Data breaches: A pause, then life goes on?
ANN ARBOR—What can matchmaking site data tell us about how consumers respond to major credit card and other data breaches? Quite a lot, actually.
Looking at the effects of a data breach on a website for those seeking extramarital affairs, University of Michigan researchers found that users were less active in searching or messaging on the site and saw a notable increase in the probability of deleting photos.
This sounds reasonable, but do people differ in their reactions? And also, do the effects stay for long enough to affect the company?
The research on how to measure the behavioral changes that occur after a data breach was conducted by Dana Turjeman, a doctoral student in marketing at the Ross School of Business, and Fred Feinberg, a marketing and statistics professor at Ross.

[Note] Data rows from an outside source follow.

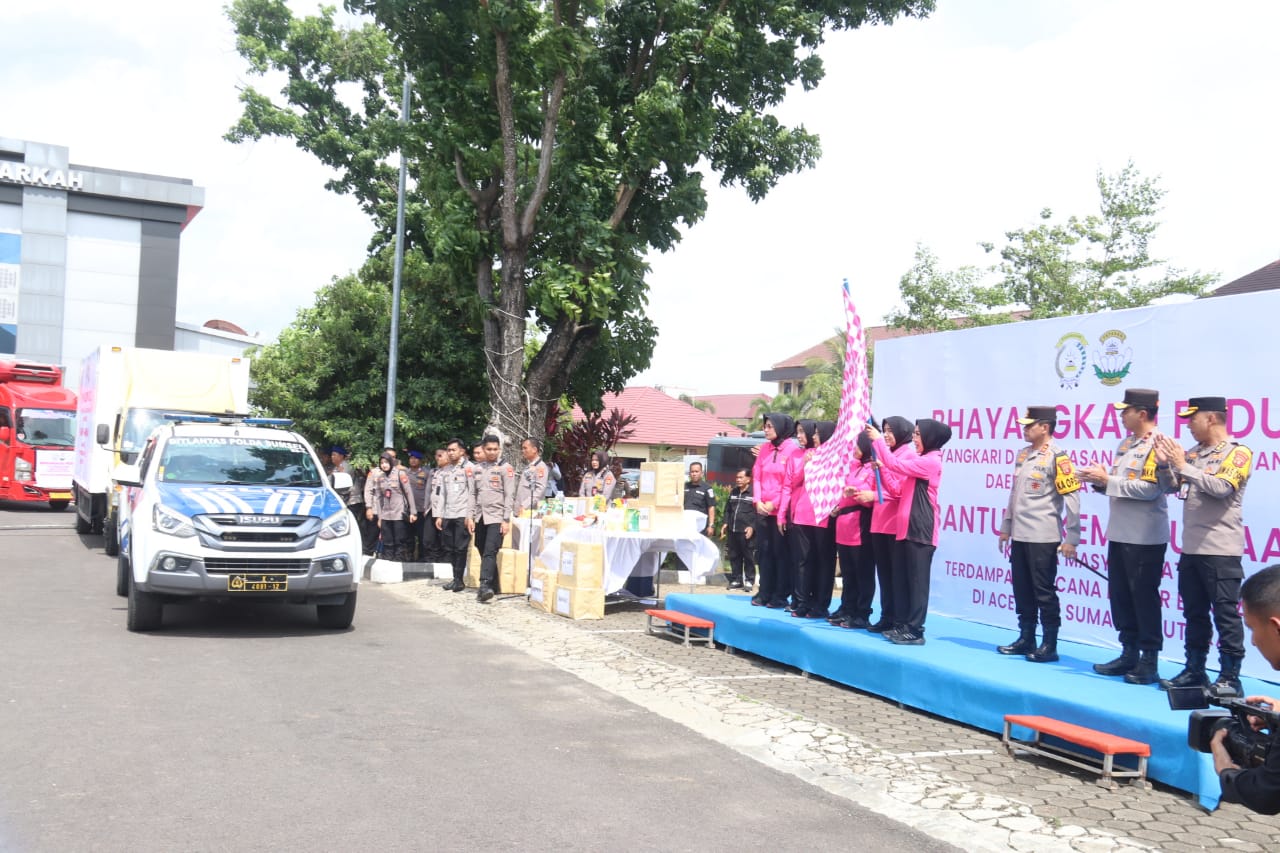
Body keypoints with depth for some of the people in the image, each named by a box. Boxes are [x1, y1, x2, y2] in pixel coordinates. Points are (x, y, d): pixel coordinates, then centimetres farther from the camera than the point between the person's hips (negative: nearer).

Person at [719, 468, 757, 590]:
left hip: (746, 532, -6)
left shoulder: (753, 493, -5)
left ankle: (749, 580, 7)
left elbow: (757, 513, -9)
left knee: (748, 557, 0)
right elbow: (727, 509, 23)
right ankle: (736, 580, 17)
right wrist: (725, 523, 11)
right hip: (732, 530, 7)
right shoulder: (733, 492, 17)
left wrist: (752, 527, -15)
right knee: (734, 556, 9)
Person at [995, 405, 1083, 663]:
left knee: (1044, 592, 0)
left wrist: (1071, 539, -15)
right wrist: (1006, 527, 19)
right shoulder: (1023, 454, 12)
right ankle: (1026, 639, 22)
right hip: (1020, 536, 7)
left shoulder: (1056, 457, -11)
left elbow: (1072, 498, -14)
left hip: (1043, 538, -7)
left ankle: (1049, 646, 8)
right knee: (1022, 591, 12)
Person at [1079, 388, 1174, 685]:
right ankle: (1129, 653, 24)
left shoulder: (1158, 445, -13)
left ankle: (1149, 661, 9)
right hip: (1119, 533, 9)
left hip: (1145, 537, -9)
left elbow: (1150, 489, -22)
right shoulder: (1126, 443, 14)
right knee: (1119, 595, 13)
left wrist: (1107, 481, -18)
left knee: (1144, 598, -1)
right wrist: (1099, 481, -1)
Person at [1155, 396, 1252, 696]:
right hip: (1191, 548, 7)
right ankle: (1194, 670, 22)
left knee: (1225, 614, -2)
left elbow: (1221, 488, -21)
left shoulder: (1238, 453, -7)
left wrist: (1183, 466, -17)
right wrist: (1165, 463, -2)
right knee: (1194, 614, 13)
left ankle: (1230, 677, 4)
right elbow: (1172, 487, 15)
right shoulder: (1194, 453, 13)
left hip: (1221, 550, -7)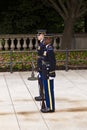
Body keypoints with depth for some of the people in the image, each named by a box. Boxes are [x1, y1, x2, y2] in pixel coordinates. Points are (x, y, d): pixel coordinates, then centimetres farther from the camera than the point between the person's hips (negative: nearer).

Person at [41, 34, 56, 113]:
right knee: (47, 90, 13)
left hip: (49, 74, -10)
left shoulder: (50, 50, -19)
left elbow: (53, 63, -21)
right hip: (46, 74, 10)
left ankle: (51, 108, 4)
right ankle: (49, 106, 20)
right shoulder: (47, 49, 13)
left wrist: (51, 75, -21)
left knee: (49, 91, -3)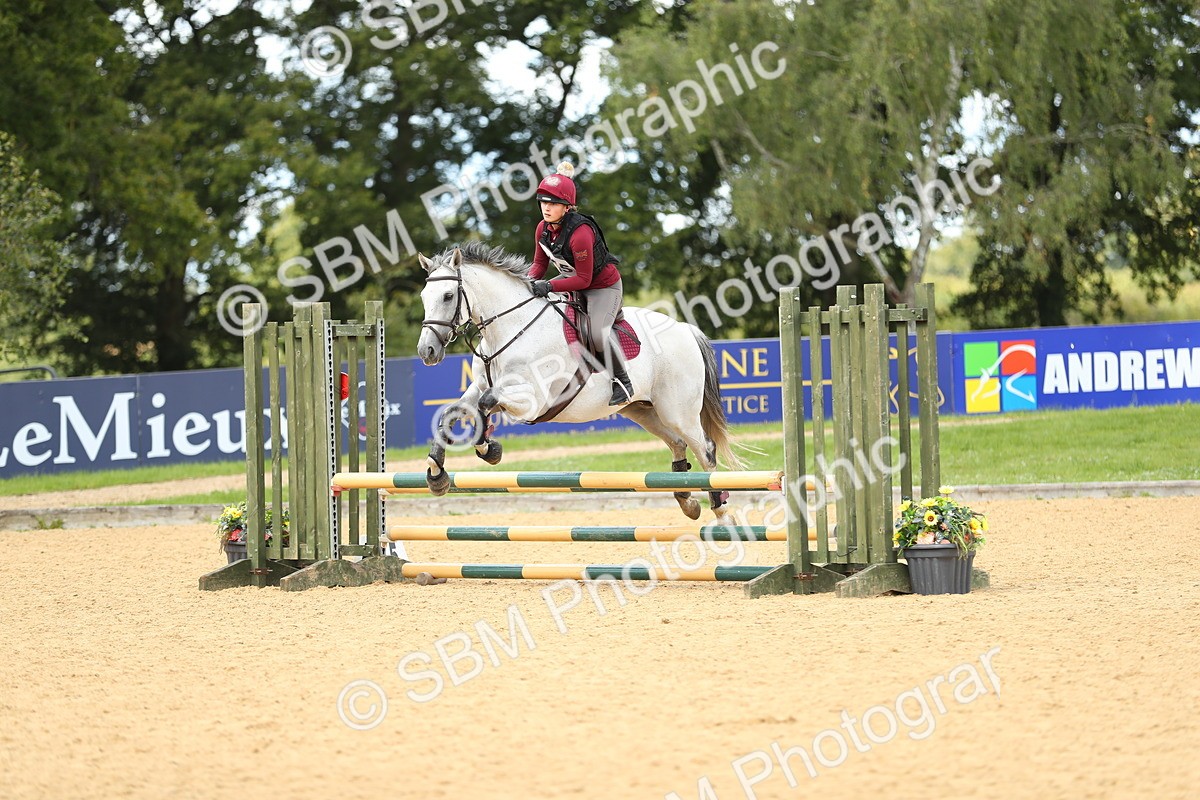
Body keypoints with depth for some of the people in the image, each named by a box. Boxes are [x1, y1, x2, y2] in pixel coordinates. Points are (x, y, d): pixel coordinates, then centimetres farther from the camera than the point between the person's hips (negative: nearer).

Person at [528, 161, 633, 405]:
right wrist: (529, 282, -16)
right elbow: (540, 263, 4)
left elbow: (583, 279, -28)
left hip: (604, 286, -9)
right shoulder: (543, 228, -9)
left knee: (598, 332, -30)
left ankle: (623, 382, -8)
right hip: (572, 279, 9)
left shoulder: (580, 233, -33)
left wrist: (549, 286, -35)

Data breaches have become almost commonplace. Breaches at Target, eBay, Equifax and Uber are well known, but many others occur each year. In 2018, some 1.37 billion records were compromised. These breaches cost more than individual financial losses—they pose individual risk, privacy violations and a loss of trust.

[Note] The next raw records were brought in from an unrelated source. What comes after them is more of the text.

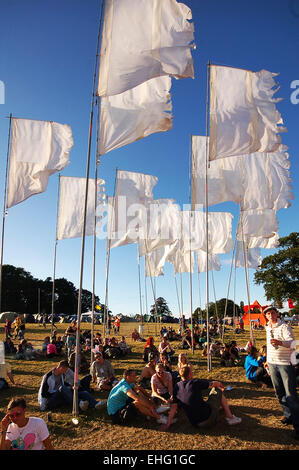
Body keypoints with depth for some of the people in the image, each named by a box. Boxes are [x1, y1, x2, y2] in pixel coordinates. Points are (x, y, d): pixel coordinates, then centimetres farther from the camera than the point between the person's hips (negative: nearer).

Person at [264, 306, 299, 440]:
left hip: (285, 363, -7)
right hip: (272, 363, 7)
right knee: (279, 393, 13)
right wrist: (267, 360, 26)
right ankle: (288, 415, 29)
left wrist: (280, 342, -45)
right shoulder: (268, 328, 11)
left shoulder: (285, 327, -11)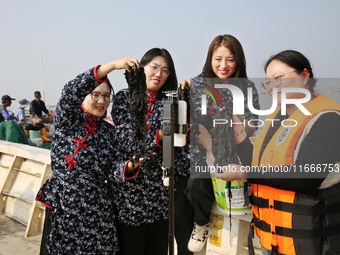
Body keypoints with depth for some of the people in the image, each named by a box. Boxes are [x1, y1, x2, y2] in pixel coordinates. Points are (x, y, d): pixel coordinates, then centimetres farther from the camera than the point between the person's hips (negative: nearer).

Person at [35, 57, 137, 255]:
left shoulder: (110, 131, 9)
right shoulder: (67, 119, -1)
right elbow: (71, 91, -22)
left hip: (100, 210, 3)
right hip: (64, 207, -3)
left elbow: (111, 173, 5)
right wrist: (113, 65, -31)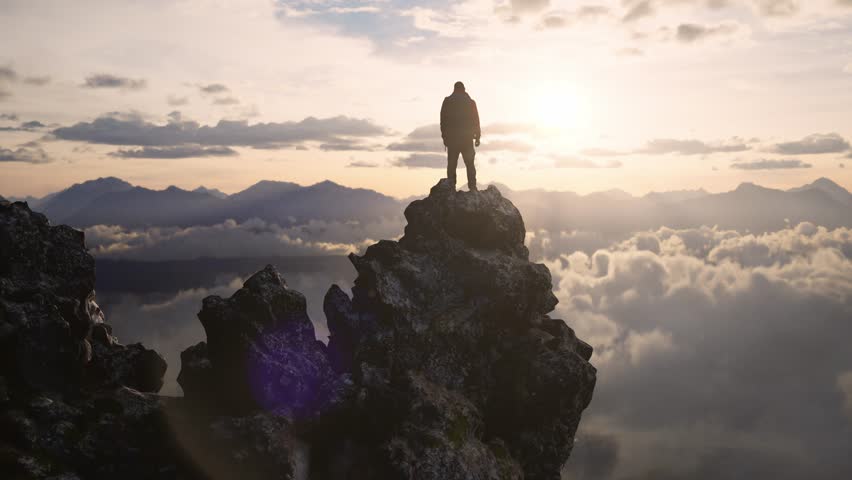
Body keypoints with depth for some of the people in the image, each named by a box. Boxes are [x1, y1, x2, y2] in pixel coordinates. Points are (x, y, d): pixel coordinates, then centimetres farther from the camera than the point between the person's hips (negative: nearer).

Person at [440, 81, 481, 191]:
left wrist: (444, 136, 6)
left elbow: (443, 120, 1)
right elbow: (476, 121, 4)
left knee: (451, 164, 2)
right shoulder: (470, 102, 5)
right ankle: (472, 188, -3)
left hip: (452, 138, 0)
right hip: (467, 138, 1)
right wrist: (477, 137, 10)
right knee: (470, 164, 5)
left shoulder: (447, 101, 3)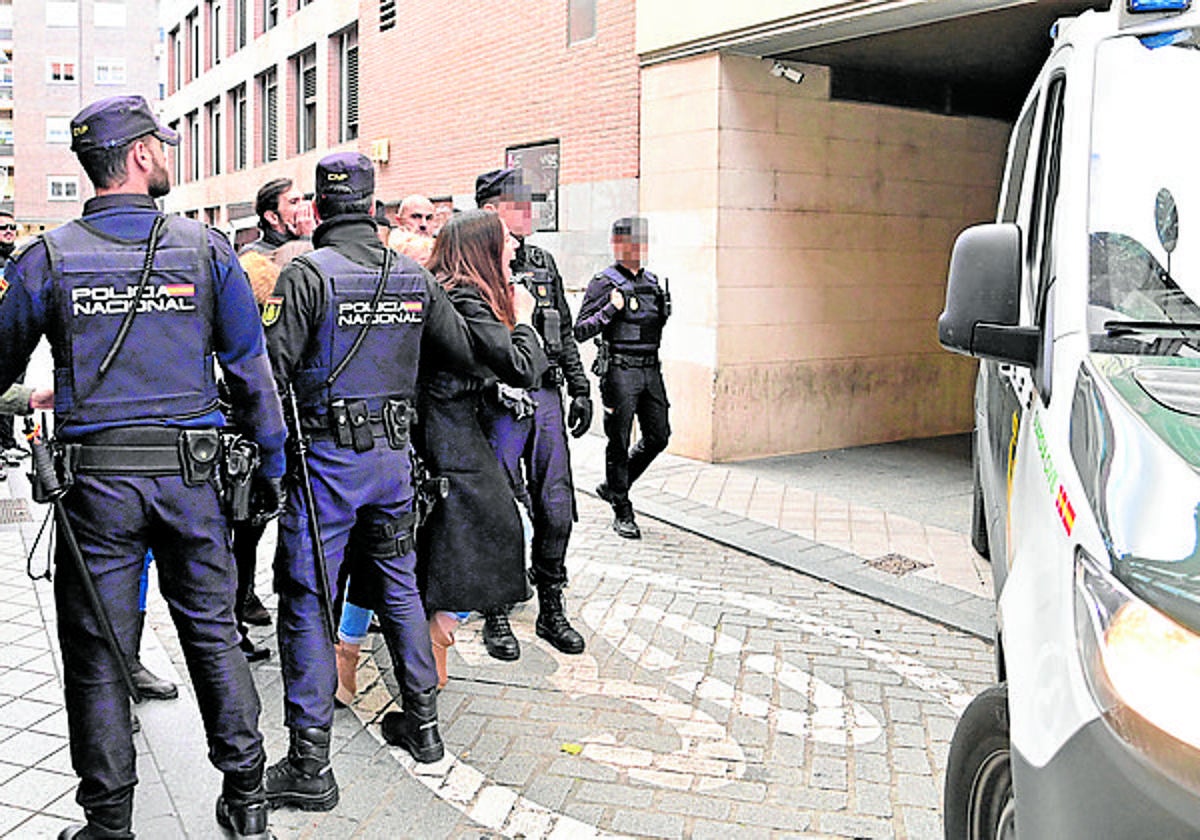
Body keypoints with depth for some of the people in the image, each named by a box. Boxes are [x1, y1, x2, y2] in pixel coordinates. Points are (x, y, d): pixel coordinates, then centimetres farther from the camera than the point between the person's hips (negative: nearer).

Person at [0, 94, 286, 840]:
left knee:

“While firms typically publicize how they are responding to a data breach, little is known about whether individual consumers change how they interact with the company or continue with business as usual,” Turjeman said.
The matchmaking site breach was announced by the hackers indicating they had downloaded detailed personal information of all users of the website, including credit card information, preference for affair types and other potentially identifying or socially embarrassing elements.
Turjeman and Feinberg studied the activity of de-identified profiles of 43,000 paying male users of the matchmaking site from the United States before and after the breach.
Even though data of all users were hacked, which is a challenge in causal inference, the researchers used an advanced AI causal inference method to measure a reduction in messages and searches and a short-time increase in deletion of photos.
The researchers then investigated what can predict whether users will change their behaviors differently than others. They looked at marital status (67% of users were attached, 33% single) and whether the user’s public profile included a photo (85% had public photos and 15% required reciprocity in sharing their photos).
“Many married men may have had their data go public, including photos, and had more to lose than others, which explains why the site saw a surge in photo deleting in the first week after the breach,” Feinberg said.
Feinberg and Turjeman found that married people were more extreme in their reactions, but were surprised to see that users who didn’t have a public photo had smaller effects. This might be because they did not realize that being private on the website means the data was not hacked, they said.
Despite the evidence of reduction of messages—which is the financial source of income of the company—the level of post-breach average activity reduction was surprisingly modest, given the nature of the website and the media storm that followed.
“While some users are initially upset and reduce their activity, in relatively short order we see a hint of life returning to normal,” Turjeman said.
The researchers said that much more needs to be done to protect customers and firms from data breaches, and that the ability to measure the change in users’ behavior is just a small step toward better and more secure online communities.